Reference: StudentFilmmakers Magazine, 2014, Vol. 2. No. 4. PRODUCE, WRITE AND EDIT YOUR DOCUMENTARY: 3 Important Video Rules by David Lent. Pages 6, 8, 10.
A masterful film, television series, documentary, commercial or music video is created through
the guidance of a personal vision. Without creative control by one person, a project will either
dissolve into fatal anarchy or the result will appear to be the compromise of a committee, as is
often the case.
In 1980, my wife Susan and I received the blessing of author and historian Studs Terkel to
develop a documentary series based on his best-selling book, “Working”. We decided to coproduce
a pilot called, “Staying Alive” – profiles of four “ordinary” working people. What began as
a fun project turned, once we got into the editing room, into a nightmare. We fought often over
editorial decisions. At our wit’s end, yet determined to finish the pilot, we decided each of us would
take creative control over (that is, produce) two of the four profiles.
Once we ‘mine swept’ the work of co-producing, we finished the project with our partnership, and
marriage, intact.-DL At times you may partner with collaborators who bring indispensable money, access or expertise to a project. There will be disagreements and conflicts about both direction and details.
As a producer or director, you may have to make difficult, sometimes painful, decisions to defend the integrity of your vision.
Susan and I were able to move a stuck project forward and avoid disaster by adopting what we call,
The Creative Control Credo:
When you feel strongly about it and I don’t, we go with you.
When I feel strongly about it and you don’t, we go with me.
When neither of us feels strongly about it, we flip a coin.
When both of us feel strongly about it, we go with me. (the producer).
It is an effective system. Often, a partner’s ideas will be as good as yours or better. An astute
producer or director invites the entire team’s creative input. Only when passionate disagreement
threatens to stall or undermine a project is it time for The Credo.
PRODUCING AS A RULE
GET PROFESSIONAL HELP
A working knowledge of camerawork, lighting and audio strengthens a producer’s grasp as a manager on location. Yet producing or directing involves a different mindset (left brain
dominant) than shooting, lighting or audio (right brain dominant).
Budget permitting, avoid doing both at the same time. With video, directing may merge with
producing; this combination is more compatible than producing or directing and shooting.
As the manager-on-location, a producer, director or reporter is responsible for the crew’s well
being. A detailed and flexible shooting schedule including set up time and a meal break allows
the crew to visualize the day and pace themselves accordingly.
Send copies of the shooting schedule to everyone involved.
If the day must exceed eight hours, add two (or more) 15-30 minute breaks. If meal or rest breaks must be infrequent, make sure water and energy-restoring snacks are provided.
GET WHAT YOU PAY FOR
Unless you have a specific shot list in mind, ask your shooter – before directing the camerawork – what s/he has in mind for a scene or an event. You may be offered angles or options you might not have considered, or creative ways to enhance your own ideas. There may be interesting backgrounds that take priority over the direction of the light. Or objects you want shot as b-roll that, after a few minutes of thinking time, could be composed in a creative way. Give direction about what to shoot, not how to shoot it. The crew is there to make you happy, so put experienced imaginations to work.

LISTED RECORDS:
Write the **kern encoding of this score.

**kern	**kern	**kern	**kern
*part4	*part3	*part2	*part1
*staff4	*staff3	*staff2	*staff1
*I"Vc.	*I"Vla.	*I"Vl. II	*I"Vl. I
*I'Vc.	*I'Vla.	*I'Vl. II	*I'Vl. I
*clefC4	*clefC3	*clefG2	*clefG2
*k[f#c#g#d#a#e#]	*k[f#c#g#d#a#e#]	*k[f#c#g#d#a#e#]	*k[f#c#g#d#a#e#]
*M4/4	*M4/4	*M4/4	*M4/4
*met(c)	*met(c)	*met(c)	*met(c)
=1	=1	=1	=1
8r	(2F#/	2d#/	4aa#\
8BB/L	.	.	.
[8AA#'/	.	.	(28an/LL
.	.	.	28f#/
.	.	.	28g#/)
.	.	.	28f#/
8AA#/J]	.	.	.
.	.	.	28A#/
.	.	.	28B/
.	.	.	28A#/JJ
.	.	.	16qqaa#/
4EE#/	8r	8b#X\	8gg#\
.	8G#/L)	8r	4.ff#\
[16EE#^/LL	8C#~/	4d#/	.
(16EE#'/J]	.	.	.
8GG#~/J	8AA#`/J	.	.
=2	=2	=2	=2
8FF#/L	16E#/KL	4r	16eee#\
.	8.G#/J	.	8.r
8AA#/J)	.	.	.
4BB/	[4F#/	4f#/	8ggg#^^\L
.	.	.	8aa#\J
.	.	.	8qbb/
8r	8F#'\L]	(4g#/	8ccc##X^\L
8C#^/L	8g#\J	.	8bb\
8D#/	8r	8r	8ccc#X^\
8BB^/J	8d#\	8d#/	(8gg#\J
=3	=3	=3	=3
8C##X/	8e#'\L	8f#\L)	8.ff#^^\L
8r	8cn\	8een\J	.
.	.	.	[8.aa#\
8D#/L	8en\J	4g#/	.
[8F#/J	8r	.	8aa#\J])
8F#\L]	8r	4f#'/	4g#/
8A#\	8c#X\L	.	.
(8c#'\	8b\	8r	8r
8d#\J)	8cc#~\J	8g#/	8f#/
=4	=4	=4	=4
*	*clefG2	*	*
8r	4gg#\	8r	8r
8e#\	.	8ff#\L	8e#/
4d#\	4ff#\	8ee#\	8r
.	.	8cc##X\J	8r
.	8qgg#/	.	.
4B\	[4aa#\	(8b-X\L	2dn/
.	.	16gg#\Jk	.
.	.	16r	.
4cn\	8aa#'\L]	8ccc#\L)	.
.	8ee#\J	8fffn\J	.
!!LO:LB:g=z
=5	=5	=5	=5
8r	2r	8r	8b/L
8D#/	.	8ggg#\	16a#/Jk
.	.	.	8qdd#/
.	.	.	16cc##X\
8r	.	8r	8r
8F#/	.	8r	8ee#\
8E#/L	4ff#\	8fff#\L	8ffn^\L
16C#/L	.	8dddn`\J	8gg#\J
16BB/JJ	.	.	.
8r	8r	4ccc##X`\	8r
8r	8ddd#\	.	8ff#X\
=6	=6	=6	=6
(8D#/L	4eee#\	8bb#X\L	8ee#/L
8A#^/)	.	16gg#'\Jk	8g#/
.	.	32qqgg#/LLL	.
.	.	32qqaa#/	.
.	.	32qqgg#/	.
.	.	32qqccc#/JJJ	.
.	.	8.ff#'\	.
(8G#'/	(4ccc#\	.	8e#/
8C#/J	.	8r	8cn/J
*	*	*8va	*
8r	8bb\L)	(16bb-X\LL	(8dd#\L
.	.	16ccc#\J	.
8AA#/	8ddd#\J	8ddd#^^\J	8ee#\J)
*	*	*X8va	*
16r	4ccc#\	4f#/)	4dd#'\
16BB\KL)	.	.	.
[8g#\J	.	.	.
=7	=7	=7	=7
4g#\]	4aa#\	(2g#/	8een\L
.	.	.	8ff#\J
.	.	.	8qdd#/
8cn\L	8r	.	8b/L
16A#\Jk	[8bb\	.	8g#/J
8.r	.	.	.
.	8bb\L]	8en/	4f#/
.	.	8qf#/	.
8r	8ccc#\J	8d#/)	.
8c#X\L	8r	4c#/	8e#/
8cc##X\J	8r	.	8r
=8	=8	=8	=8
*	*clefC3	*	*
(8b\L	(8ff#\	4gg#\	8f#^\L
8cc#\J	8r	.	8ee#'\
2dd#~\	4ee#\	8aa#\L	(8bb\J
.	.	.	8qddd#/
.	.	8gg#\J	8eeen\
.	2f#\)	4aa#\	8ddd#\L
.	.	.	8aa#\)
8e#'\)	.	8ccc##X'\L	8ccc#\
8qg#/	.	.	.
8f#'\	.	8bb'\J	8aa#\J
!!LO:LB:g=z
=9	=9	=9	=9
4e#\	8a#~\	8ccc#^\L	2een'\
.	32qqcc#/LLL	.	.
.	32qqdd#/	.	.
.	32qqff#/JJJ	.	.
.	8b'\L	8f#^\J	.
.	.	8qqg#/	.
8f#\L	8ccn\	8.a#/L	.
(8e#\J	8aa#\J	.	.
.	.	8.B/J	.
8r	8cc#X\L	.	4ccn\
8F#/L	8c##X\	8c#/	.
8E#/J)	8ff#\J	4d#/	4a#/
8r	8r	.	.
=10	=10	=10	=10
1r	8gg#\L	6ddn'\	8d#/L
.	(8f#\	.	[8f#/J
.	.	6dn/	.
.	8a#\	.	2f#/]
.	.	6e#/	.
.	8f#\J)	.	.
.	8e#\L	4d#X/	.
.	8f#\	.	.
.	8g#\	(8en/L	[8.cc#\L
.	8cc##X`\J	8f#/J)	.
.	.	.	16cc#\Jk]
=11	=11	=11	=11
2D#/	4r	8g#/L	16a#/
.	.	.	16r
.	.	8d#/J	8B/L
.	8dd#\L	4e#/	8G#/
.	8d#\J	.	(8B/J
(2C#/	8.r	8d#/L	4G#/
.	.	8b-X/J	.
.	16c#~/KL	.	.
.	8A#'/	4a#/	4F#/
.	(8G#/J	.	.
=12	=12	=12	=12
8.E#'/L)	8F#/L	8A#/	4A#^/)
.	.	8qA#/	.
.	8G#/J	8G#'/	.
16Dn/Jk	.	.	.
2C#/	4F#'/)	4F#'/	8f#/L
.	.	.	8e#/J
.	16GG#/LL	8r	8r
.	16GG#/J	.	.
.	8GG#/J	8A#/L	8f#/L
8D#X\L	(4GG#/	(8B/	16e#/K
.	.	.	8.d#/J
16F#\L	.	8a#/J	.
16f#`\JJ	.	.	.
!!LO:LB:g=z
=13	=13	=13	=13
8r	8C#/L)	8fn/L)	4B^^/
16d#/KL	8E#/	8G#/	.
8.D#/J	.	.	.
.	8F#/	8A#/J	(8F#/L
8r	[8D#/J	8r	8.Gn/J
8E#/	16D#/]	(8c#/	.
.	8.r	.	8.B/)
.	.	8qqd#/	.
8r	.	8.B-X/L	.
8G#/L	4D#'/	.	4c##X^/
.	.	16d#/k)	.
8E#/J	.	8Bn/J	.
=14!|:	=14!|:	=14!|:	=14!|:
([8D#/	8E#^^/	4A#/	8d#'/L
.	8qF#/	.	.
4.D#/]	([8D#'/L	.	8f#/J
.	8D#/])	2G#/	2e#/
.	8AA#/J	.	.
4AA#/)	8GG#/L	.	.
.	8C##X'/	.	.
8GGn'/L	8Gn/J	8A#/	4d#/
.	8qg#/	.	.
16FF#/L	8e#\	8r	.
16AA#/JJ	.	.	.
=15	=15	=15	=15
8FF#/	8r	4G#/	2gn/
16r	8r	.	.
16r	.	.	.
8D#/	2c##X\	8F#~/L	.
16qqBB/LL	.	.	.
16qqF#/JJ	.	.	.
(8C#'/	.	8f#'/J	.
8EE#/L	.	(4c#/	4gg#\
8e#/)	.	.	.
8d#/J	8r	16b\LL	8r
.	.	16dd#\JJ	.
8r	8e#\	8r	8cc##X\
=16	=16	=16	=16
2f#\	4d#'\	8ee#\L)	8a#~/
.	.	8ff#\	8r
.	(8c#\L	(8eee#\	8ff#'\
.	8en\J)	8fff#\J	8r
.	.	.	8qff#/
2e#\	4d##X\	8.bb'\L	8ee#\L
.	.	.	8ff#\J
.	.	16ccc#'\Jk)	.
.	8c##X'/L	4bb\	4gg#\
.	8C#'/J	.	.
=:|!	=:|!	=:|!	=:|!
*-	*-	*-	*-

EXERCISE DETAILS: Please copy the documentary article again, everything from "When neither of" down to "for The Credo.", and swap "effective" for "reliable".

RESULT OF THIS EXERCISE:
When neither of us feels strongly about it, we flip a coin.
When both of us feel strongly about it, we go with me. (the producer).
It is an reliable system. Often, a partner’s ideas will be as good as yours or better. An astute
producer or director invites the entire team’s creative input. Only when passionate disagreement
threatens to stall or undermine a project is it time for The Credo.